[Information provided]

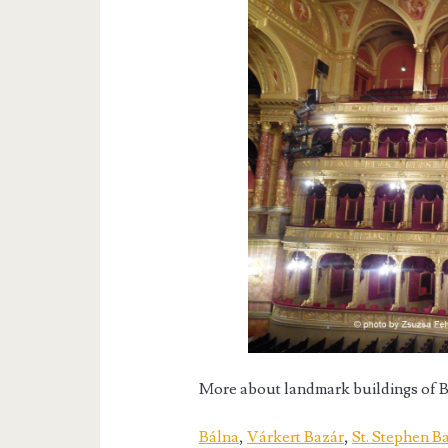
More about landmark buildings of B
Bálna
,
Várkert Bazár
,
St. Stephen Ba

[/Information provided]
[Information provided]

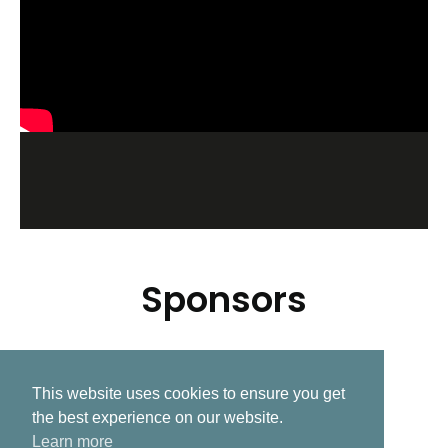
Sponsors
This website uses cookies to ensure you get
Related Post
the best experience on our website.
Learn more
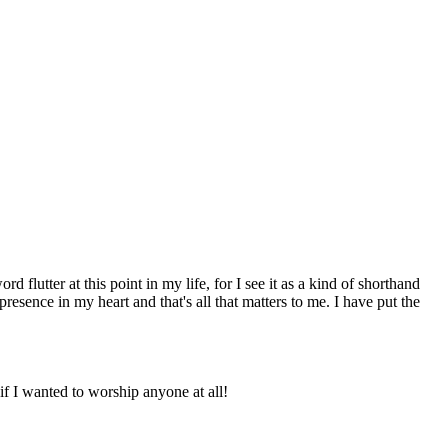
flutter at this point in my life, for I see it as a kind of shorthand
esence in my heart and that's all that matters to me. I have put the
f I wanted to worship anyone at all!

[/Information provided]
[Information provided]

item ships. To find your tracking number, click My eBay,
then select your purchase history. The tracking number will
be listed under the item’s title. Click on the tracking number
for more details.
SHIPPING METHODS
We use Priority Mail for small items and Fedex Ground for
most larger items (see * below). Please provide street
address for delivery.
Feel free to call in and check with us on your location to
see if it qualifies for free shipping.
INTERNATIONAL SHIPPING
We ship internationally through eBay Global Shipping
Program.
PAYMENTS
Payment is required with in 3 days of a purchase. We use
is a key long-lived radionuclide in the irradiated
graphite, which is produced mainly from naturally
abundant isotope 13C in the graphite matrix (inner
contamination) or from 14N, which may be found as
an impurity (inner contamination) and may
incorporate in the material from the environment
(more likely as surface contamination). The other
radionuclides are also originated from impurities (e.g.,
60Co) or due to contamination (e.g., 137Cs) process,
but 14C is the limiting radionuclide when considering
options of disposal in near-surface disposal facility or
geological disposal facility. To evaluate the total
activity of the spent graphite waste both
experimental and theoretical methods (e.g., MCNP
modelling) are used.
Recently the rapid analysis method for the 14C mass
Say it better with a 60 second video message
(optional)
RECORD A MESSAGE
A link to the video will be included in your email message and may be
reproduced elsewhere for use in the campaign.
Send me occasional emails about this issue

[/Information provided]

• _Task instructions_
Reproduce exactly the lines above from the line with "More about landmark buildings of B" to the line with "St. Stephen Ba", including both, and add nothing.

• _Answer box_
More about landmark buildings of B
Bálna
,
Várkert Bazár
,
St. Stephen Ba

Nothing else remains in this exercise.